Probably the single most enjoyable result of the so-called compromise that prevented the
U. S. from
going over Fiscal Cliff I (and set up the nation to go over Fiscal Cliffs II,
III and IV) is watching Conservatives try to spin the result. A bunch of them say this was a disaster for
Conservatism, raising taxes on very wealthy people was a huge defeat. Others say it was a triumph, getting
Democrats to accept the permanence of the Bush era tax cuts for middle and high
middle income taxpayers.
Fred Barnes, the editor of the Weekly Standard (standard of journalism incompetence) has a nice piece in the Wall Street Journal in which he fictionalizes the fiscal cliff deal. Here are some of his comments followed by reality.
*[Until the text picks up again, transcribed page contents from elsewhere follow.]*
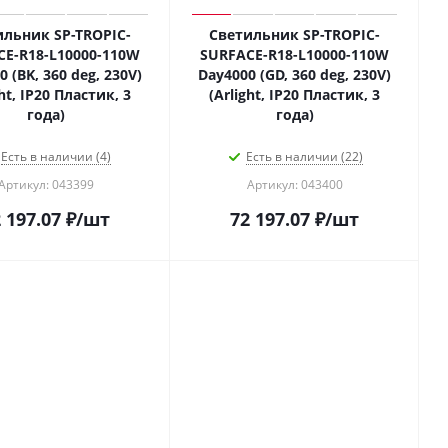
ильник SP-TROPIC-
Светильник SP-TROPIC-
CE-R18-L10000-110W
SURFACE-R18-L10000-110W
 (BK, 360 deg, 230V)
Day4000 (GD, 360 deg, 230V)
ght, IP20 Пластик, 3
(Arlight, IP20 Пластик, 3
года)
года)
Есть в наличии (4)
Есть в наличии (22)
Артикул: 043399
Артикул: 043400
 197.07
₽
/шт
72 197.07
₽
/шт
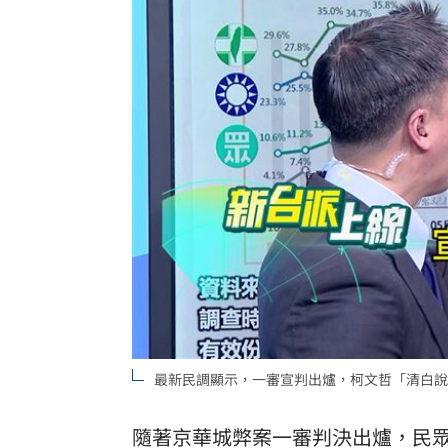
最新民調顯示，一審宣判出爐，柯文哲「清白說」
隨著京華城弊案一審判決出爐，民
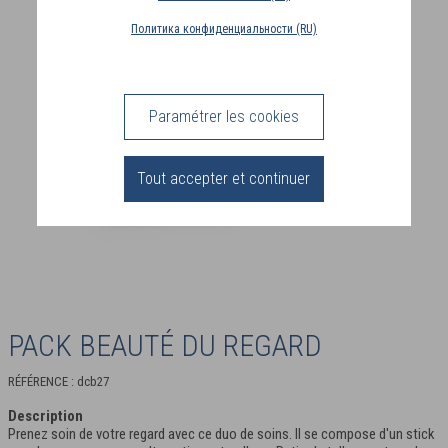
PAYS
Политика конфиденциальности (RU)
DE
LIVRAISON
(PT)
Paramétrer les cookies
CONNEXION
Tout accepter et continuer
PACK BEAUTÉ DU REGARD
RÉFÉRENCE : dcb27
Description
Prenez soin de votre regard avec ce duo de soins. Il se compose d'un stick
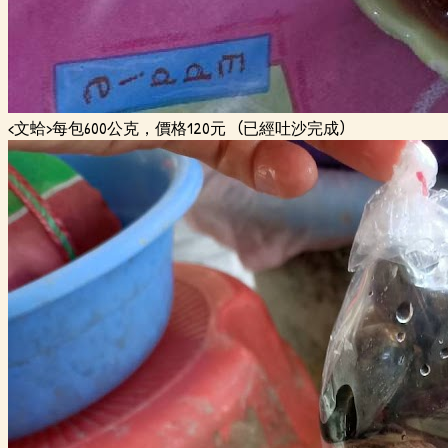
<文蛤>每包600公克，價格120元 (已經吐沙完成)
It left Republicans despondent, Democrats not quite thrilled, and represented Mr. Obama's latest failure to achieve a major bipartisan agreement.
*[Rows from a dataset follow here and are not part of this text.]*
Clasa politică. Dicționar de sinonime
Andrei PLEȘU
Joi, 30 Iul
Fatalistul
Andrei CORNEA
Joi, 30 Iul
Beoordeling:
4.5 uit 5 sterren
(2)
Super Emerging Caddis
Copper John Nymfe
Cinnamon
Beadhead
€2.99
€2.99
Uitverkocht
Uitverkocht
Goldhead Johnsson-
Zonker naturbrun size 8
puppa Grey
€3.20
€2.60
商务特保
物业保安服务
Uh Fred, it passed with huge Republican support in the Senate and a lot of Republican support in the House, including the vote of the Speaker and the vote of wonderchild Paul Ryan. That’s what rational people call bi-partisan support.
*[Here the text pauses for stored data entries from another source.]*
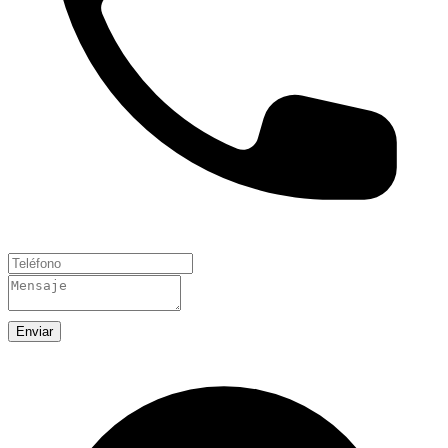
Enviar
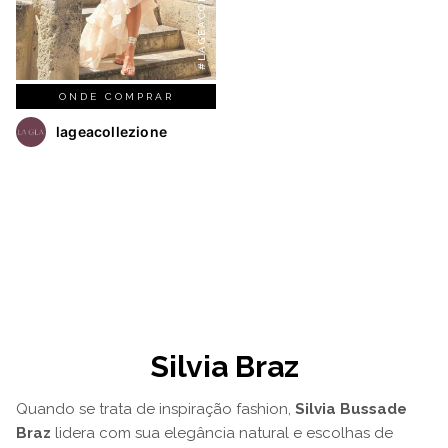
#LAGEACOLLEZIONE
ONDE COMPRAR
lageacollezione
Silvia Braz
Quando se trata de inspiração fashion,
Silvia Bussade
Braz
lidera com sua elegância natural e escolhas de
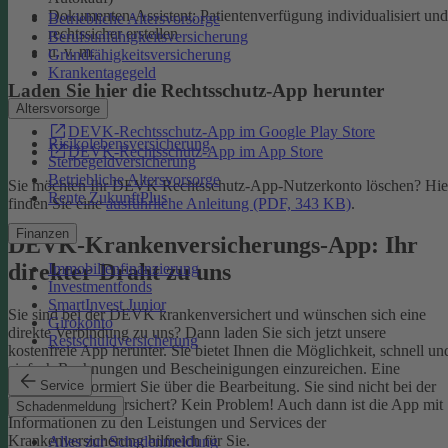
Dokumenten-Assistent: Patientenverfügung individualisiert und
Betriebliche Altersvorsorge
rechtssicher erstellen
Berufsunfähigkeitsversicherung
u. v. m.
Grundfähigkeitsversicherung
Krankentagegeld
Laden Sie hier die Rechtsschutz-App herunter
Altersvorsorge
DEVK-Rechtsschutz-App im Google Play Store
Risikolebensversicherung
DEVK-Rechtsschutz-App im App Store
Sterbegeldversicherung
Betriebliche Altersvorsorge
Sie möchten Ihr DEVK Rechtsschutz-App-Nutzerkonto löschen? Hie
Rente ZukunftPlus
finden Sie eine
ausführliche Anleitung (PDF, 343 KB)
.
Finanzen
DEVK-Krankenversicherungs-App: Ihr
direkter Draht zu uns
Immobilienfinanzierung
Investmentfonds
SmartInvest Junior
Sie sind bei der DEVK krankenversichert und wünschen sich eine
Girokonto
direkte Verbindung zu uns? Dann laden Sie sich jetzt unsere
Restschuldversicherung
kostenfreie App herunter. Sie bietet Ihnen die Möglichkeit, schnell un
einfach Rechnungen und Bescheinigungen einzureichen. Eine
Service
Nachricht informiert Sie über die Bearbeitung.
Sie sind nicht bei der
DEVK krankenversichert? Kein Problem! Auch dann ist die App mit
Schadenmeldung
Informationen zu den Leistungen und Services der
Krankenversicherung hilfreich für Sie.
Alles zur Schadenmeldung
But the biggest hindrance to a bipartisan breakthrough has been the president's own style in dealing with the GOP opposition.
This means Mr. Barnes is unhappy that the President will not engage Republicans, a sentiment which Mr. Barnes himself contradicts later in his writing.
Over the past 18 months, he hosted meetings with Republican leaders and had numerous one-on-one conversations with House Speaker John Boehner
Gosh Fred, looks like you are losing an argument with yourself, and that’s hard to do.
After Mr. Boehner agreed to $800 billion in new tax revenues in 2011, Mr. Obama suddenly called for $400 billion more. This instantly killed a potential grand bargain and deepened Republican distrust of the president.
And what did the President and the Democrats agree to? $600 billion in new revenue. How’s that for compromising?
But wait, there’s more. See Mr. Barnes has his feelings hurt.
He is strikingly un-conciliatory. While his aides negotiated in recent weeks, he attacked Republicans in stump speeches—well after the end of his election campaign. He dismissed their pleas for spending cuts and claimed that their chief interest was in helping the rich avoid higher taxes. With the talks at a critical stage last weekend, he staged a White House event at which he mocked Republicans for thinking he might forgo additional tax increases for millionaires and "companies with a lot of lobbyists" in 2013.
Like most Conservatives, Mr. Barnes and his ilk are capable of hurling the most vicious invective at the President, but recoil in horror if anyone questions them.
Well, everyone gets the picture. And don’t worry when the history of the era is written Mr. Barnes’s fiction will be nowhere to be found. See that’s the problem with history, it is objective which is why Conservatives have to constantly try to rewrite it.